Using GNU Make to Manage the Workflow of Data Analysis Projects
Main Article Content
Data analysis projects invariably involve a series of steps such as reading, cleaning, summarizing and plotting data, statistical analysis and reporting. To facilitate reproducible research, rather than employing a relatively ad-hoc point-and-click cut-and-paste approach, we typically break down these tasks into manageable chunks by employing separate files of statistical, programming or text processing syntax for each step including the final report. Real world data analysis often requires an iterative process because many of these steps may need to be repeated any number of times. Manually repeating these steps is problematic in that some necessary steps may be left out or some reported results may not be for the most recent data set or syntax. GNU Make may be used to automate the mundane task of regenerating output given dependencies between syntax and data files. In addition to facilitating the management of and documenting the workflow of a complex data analysis project, such automation can help minimize errors and make the project more reproducible. It is relatively simple to construct Makefiles for small data analysis projects. As projects increase in size, difficulties arise because GNU Make does not have inbuilt rules for statistical and related software.

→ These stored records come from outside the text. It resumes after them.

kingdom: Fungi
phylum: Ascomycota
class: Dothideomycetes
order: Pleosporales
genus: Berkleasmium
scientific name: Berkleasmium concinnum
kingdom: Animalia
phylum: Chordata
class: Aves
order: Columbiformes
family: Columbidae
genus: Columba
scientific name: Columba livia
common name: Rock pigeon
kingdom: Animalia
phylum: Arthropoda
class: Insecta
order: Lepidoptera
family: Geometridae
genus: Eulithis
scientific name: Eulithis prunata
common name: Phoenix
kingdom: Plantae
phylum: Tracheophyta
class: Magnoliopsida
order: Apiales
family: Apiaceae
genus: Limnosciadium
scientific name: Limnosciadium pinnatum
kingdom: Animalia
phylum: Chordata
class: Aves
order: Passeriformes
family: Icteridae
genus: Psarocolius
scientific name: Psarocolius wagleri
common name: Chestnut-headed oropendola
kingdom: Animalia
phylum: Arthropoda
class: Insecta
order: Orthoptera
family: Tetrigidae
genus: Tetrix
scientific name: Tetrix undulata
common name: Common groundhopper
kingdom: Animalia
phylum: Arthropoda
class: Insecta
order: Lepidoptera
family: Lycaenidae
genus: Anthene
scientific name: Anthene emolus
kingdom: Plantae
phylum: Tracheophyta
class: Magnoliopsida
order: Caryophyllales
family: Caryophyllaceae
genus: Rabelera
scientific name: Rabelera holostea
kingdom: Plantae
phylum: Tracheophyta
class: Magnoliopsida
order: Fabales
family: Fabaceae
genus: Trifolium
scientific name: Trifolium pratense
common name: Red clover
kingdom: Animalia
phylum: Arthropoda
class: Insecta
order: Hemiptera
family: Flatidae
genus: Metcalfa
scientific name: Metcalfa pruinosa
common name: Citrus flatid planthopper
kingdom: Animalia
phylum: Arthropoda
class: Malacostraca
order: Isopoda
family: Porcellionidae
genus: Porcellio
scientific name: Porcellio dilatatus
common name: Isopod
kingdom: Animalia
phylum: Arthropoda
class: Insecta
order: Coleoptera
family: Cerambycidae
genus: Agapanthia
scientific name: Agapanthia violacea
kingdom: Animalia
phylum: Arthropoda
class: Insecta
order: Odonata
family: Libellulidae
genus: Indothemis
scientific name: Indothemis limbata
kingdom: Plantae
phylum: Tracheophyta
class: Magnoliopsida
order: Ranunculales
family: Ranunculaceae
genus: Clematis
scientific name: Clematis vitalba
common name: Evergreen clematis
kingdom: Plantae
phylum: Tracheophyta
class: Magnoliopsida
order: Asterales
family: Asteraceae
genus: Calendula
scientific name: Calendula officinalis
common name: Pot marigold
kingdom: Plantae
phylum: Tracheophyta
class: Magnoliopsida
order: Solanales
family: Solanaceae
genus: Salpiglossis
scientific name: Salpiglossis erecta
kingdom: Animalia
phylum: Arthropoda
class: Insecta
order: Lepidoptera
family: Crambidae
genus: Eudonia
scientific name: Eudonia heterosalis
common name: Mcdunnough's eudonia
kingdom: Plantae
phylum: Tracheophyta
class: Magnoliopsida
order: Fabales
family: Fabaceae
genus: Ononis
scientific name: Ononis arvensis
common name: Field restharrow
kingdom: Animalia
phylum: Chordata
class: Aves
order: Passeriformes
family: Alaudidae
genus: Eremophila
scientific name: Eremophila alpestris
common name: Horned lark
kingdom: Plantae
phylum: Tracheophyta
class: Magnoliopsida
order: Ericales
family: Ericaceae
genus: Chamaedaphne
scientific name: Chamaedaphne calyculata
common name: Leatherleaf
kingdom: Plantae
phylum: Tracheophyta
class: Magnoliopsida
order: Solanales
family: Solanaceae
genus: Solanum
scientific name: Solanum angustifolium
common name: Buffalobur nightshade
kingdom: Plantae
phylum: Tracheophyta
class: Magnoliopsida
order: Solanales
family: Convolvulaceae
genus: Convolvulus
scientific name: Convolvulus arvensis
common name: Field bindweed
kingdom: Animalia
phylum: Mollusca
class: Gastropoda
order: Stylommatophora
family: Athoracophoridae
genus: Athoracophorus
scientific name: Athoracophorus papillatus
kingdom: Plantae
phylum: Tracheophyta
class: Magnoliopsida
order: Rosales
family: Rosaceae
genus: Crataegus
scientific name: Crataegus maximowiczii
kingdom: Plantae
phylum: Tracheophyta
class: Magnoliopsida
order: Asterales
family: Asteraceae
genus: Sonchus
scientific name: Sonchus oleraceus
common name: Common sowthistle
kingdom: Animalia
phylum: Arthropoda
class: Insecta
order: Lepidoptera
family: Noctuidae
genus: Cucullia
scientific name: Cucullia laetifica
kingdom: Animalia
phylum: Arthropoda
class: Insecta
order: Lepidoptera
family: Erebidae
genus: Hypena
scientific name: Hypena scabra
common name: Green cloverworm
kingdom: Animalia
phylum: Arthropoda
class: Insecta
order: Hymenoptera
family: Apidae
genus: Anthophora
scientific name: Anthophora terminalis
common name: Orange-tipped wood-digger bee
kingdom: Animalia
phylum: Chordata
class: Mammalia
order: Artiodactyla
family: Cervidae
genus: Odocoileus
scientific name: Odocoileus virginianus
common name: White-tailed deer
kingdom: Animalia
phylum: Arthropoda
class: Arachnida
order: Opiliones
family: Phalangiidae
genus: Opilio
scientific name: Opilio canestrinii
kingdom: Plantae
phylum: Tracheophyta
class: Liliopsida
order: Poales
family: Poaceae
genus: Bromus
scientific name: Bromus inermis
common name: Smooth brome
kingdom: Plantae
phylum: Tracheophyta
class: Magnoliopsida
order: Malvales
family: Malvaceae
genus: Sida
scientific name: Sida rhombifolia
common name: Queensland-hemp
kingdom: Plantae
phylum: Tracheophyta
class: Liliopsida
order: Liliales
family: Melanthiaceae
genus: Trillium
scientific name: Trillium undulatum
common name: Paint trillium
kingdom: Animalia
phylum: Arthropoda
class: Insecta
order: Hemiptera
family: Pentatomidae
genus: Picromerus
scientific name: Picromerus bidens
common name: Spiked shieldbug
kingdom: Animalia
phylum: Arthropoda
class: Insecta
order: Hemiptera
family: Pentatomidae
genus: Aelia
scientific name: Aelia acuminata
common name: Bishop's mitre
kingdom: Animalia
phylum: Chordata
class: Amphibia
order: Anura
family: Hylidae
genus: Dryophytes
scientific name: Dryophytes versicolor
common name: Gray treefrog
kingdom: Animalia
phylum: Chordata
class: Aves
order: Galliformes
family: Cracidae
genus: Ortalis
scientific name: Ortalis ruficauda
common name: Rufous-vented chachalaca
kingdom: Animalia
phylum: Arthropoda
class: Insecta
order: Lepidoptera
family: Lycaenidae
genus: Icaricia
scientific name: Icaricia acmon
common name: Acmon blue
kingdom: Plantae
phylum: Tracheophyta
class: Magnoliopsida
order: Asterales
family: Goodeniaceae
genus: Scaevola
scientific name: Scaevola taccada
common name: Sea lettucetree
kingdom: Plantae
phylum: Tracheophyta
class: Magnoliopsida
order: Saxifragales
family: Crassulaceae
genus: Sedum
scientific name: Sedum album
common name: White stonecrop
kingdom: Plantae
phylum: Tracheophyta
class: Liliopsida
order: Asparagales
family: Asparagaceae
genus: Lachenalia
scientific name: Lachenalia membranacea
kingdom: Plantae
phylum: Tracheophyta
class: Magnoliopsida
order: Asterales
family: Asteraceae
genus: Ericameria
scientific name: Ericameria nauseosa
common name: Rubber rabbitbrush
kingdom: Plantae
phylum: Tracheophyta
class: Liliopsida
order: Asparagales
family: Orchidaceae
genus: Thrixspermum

Without such rules, Makefiles can become unwieldy and error-prone. This article addresses these issues by providing GNU Make pattern rules for R, Sweave, rmarkdown, SAS, Stata, Perl and Python to streamline management of data analysis and reporting projects. Rules are used by adding a single line to project Makefiles. Additional flexibility is incorporated for modifying standard program options. An overall strategy is outlined for Makefile construction and illustrated via simple and complex examples.